Source text:
------------------------------------------------------------------------

# Sunterra Dues Almost Didn't get Paid



## hvsteve1 (Nov 13, 2007)

My Sunterra dues almost didn't get paid this year. I just got an official looking envelope from "The Club" in North Las Vegas. Assuming it was more timeshare junk mail, I almost tossed it. My wife opened it and found the bill for our annual dues from Diamond Resorts. Note: The name Sunterra ceased to exist on Monday. Everything will now be Diamond, although they are still mentioning the Sunterra name. I first realized this when I got the daily email update from the Sunterra Group to which I subscribe and it showed up as from Diamondresorts@. I almost dumped that as spam before reading it.


----------



## thetimeshareguy (Nov 14, 2007)

Any ideas on why the name change?


----------



## barndweller (Nov 14, 2007)

hvsteve1 said





> the daily email update from the Sunterra Group to which I subscribe



What daily e-mail update? Do I need to subscribe?

I get the occassional e-mails like the last one about Diamond completing the Sunterra buy-out. Is there something else?


----------



## hvsteve1 (Nov 14, 2007)

It's a yahoo group consisting mostly of Brits-

diamondresorts@yahoogroups.com


Most of what they discuss about resorts doesn't really pertain to us unless we do some overseas trading. Sunterra Europe has been putting them through a lot of grief that we haven't had here in the states. There is the occasional query about a stateside visit (more lately with the cheap dollar) with which I can help. As they spend so much time discussing Sunterra and communicating with corporate, this is the first place I heard about the Diamond takeover.


----------



## JoeMid (Nov 14, 2007)

------------------------------------------------------------------------

Try it:
Please continue the Sunterra dues thread from the point where it stops. The material that comes next has no connection to the Sunterra dues thread.

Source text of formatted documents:
------------------------------------------------------------------------

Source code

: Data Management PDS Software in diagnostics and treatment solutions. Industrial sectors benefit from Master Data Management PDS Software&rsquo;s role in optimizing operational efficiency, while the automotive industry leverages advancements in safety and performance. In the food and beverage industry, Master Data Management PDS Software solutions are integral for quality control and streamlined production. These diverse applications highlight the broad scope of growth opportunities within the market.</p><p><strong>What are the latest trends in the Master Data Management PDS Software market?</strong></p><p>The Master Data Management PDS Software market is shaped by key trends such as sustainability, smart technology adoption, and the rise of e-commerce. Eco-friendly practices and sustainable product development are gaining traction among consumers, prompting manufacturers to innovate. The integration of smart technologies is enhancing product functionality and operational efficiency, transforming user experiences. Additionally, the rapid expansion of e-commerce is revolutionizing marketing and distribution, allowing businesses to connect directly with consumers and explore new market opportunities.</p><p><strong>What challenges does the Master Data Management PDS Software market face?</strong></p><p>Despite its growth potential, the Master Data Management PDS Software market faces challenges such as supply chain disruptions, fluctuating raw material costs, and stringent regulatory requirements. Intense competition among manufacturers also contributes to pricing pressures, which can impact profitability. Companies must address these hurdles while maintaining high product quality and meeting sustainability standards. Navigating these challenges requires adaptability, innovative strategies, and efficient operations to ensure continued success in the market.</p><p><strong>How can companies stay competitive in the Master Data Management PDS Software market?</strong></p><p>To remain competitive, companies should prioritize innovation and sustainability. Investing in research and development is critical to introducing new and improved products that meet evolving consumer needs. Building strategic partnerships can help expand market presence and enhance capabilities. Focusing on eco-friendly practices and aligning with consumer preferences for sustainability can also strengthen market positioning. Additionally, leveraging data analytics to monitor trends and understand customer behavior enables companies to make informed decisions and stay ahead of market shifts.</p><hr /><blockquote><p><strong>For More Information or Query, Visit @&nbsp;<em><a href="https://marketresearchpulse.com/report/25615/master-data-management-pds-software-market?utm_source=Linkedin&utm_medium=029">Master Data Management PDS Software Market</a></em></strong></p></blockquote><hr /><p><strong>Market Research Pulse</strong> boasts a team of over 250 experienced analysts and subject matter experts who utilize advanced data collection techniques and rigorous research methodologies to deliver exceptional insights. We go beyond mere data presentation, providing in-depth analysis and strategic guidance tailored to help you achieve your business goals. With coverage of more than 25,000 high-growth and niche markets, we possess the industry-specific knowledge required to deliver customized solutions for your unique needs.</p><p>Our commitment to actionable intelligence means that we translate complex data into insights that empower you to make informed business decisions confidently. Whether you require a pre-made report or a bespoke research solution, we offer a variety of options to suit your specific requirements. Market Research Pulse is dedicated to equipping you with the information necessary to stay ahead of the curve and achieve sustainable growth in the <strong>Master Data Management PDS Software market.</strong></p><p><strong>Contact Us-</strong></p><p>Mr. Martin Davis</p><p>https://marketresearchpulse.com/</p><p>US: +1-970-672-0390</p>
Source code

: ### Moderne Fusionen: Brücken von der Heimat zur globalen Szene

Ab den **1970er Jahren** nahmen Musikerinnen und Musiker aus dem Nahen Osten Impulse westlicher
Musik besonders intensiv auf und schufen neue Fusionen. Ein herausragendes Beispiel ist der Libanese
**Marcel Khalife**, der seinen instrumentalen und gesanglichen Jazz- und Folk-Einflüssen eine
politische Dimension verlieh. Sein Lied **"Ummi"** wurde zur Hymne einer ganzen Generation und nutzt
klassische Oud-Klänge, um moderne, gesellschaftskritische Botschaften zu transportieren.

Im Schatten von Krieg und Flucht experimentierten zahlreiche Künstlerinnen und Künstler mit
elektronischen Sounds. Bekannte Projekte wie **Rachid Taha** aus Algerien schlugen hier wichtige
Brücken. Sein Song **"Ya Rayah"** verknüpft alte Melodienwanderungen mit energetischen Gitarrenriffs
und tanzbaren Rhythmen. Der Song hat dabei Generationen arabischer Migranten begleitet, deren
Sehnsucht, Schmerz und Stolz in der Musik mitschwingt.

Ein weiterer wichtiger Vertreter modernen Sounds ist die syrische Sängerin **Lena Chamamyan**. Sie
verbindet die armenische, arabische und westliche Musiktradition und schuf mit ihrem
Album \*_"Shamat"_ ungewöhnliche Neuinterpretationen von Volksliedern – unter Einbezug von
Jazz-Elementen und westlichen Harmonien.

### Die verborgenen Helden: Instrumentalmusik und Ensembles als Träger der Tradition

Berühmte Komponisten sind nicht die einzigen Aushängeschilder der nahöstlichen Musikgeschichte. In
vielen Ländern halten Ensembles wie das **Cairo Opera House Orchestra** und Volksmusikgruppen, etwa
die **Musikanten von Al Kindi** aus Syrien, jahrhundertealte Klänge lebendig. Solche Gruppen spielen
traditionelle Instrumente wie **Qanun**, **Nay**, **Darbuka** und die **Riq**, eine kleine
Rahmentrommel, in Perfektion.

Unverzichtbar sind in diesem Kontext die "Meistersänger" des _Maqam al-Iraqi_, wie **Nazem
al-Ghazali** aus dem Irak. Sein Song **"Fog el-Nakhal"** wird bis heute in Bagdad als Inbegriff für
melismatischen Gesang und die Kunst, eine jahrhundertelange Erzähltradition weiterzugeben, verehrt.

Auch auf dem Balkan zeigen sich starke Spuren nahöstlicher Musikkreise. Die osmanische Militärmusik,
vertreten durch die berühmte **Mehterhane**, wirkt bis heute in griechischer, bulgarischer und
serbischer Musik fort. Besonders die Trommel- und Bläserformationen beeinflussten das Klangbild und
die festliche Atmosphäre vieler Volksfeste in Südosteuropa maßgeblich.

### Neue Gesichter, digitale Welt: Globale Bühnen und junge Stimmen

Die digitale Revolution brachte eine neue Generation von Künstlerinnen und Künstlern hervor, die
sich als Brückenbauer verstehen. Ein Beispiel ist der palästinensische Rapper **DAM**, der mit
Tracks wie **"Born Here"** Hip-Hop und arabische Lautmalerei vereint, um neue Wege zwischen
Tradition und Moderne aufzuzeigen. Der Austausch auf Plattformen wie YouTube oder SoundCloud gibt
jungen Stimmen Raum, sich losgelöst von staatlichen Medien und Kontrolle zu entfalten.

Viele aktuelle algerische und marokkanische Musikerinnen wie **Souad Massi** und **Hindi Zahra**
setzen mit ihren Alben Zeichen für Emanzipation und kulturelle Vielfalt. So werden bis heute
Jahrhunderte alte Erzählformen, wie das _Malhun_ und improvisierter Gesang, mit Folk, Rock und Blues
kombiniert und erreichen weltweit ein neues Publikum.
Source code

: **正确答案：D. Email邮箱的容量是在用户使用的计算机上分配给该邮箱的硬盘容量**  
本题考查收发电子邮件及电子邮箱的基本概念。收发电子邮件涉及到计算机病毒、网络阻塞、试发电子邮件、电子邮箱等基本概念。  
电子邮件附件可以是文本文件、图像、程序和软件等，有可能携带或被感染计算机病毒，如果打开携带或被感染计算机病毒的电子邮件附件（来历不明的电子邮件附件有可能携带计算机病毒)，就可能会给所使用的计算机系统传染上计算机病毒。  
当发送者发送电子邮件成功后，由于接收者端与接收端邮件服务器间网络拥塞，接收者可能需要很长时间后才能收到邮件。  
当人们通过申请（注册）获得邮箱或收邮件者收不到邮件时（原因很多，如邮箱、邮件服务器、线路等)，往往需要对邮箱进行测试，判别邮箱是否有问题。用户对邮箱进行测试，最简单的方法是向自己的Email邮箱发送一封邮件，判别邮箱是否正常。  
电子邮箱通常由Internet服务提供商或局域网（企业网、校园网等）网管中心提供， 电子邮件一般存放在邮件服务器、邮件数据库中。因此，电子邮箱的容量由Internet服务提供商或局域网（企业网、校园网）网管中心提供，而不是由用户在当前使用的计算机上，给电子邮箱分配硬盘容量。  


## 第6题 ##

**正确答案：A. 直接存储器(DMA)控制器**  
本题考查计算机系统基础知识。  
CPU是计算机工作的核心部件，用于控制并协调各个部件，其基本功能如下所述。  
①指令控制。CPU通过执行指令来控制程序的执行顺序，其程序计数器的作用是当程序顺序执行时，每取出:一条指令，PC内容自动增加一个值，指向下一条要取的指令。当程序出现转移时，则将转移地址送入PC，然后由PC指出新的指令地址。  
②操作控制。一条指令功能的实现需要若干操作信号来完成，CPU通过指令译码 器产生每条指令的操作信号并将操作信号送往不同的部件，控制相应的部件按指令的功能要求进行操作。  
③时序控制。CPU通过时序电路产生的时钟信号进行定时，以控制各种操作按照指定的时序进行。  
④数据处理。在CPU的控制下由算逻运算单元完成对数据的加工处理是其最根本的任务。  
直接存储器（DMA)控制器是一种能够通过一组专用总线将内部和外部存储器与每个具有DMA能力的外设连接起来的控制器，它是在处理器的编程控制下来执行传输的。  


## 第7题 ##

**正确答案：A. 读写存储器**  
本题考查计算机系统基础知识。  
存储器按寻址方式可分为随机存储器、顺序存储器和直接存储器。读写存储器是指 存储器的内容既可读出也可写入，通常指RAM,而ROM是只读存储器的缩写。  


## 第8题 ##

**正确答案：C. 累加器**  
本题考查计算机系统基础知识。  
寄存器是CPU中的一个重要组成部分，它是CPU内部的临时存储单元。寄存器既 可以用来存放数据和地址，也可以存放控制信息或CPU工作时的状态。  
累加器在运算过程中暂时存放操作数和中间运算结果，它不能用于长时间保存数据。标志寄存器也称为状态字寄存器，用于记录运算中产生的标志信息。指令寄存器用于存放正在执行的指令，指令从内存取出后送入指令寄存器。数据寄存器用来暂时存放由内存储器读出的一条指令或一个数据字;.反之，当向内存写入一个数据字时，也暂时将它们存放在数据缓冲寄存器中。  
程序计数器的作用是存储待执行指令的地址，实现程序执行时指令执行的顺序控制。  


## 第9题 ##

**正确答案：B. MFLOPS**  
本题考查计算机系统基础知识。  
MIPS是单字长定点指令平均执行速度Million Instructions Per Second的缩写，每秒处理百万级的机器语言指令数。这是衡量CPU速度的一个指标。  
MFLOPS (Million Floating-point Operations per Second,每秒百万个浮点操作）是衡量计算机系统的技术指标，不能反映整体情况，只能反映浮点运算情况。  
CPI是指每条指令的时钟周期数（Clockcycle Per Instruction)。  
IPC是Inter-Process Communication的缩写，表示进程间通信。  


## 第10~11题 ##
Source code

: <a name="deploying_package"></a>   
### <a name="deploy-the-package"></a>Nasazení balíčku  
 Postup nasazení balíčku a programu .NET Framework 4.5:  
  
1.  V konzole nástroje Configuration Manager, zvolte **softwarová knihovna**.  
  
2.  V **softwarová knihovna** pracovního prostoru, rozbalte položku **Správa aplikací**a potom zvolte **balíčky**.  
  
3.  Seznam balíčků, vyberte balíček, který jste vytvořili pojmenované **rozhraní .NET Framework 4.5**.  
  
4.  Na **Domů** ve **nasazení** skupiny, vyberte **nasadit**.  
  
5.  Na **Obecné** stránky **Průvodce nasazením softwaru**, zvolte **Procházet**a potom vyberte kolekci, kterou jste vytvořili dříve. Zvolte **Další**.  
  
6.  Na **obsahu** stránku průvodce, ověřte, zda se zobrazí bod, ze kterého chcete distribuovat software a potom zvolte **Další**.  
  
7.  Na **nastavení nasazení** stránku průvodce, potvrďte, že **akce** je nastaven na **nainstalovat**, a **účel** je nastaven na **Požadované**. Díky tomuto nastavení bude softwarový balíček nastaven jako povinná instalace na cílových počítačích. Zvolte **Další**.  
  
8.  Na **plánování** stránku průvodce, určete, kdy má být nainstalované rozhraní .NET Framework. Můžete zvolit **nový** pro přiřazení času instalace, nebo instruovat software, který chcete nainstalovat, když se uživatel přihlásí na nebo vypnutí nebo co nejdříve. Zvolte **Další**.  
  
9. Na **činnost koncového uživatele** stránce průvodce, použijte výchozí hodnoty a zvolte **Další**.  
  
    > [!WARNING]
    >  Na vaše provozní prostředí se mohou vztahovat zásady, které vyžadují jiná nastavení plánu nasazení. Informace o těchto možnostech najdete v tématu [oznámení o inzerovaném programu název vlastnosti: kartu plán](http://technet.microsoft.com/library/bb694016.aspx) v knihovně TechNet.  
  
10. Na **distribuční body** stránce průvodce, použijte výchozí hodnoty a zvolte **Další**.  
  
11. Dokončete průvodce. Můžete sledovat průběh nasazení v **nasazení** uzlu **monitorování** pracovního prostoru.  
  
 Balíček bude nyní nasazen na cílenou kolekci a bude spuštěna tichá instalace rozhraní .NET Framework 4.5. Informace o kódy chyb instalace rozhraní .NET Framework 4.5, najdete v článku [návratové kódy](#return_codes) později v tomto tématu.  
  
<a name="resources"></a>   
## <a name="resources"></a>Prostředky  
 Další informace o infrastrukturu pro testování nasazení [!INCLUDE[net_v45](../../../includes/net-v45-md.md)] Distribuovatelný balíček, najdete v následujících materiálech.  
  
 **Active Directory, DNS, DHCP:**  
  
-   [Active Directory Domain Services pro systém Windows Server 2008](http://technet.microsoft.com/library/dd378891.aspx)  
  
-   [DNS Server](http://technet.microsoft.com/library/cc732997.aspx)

------------------------------------------------------------------------

Task result:
hvsteve1 said:


> It's a yahoo group consisting mostly of Brits-
> diamondresorts@yahoogroups.com
> Most of what they discuss about resorts doesn't really pertain to us unless we do some overseas trading. Sunterra Europe has been putting them through a lot of grief that we haven't had here in the states. There is the occasional query about a stateside visit (more lately with the cheap dollar) with which I can help. As they spend so much time discussing Sunterra and communicating with corporate, this is the first place I heard about the Diamond takeover.


Timeshare Forums has a active discussion of all things Diamond/Sunterra, this subject was discussed.


----------



## dougp26364 (Nov 16, 2007)

thetimeshareguy said:


> Any ideas on why the name change?




Sunterra was bought out and taken private by Diamond Resorts International. The name change reflects the new ownership. 

I would assume the name change would happen no matter what but it's also a good move to get away from the negative PR baggage that goes along with the old Sunterra name


----------



## Bill4728 (Nov 20, 2007)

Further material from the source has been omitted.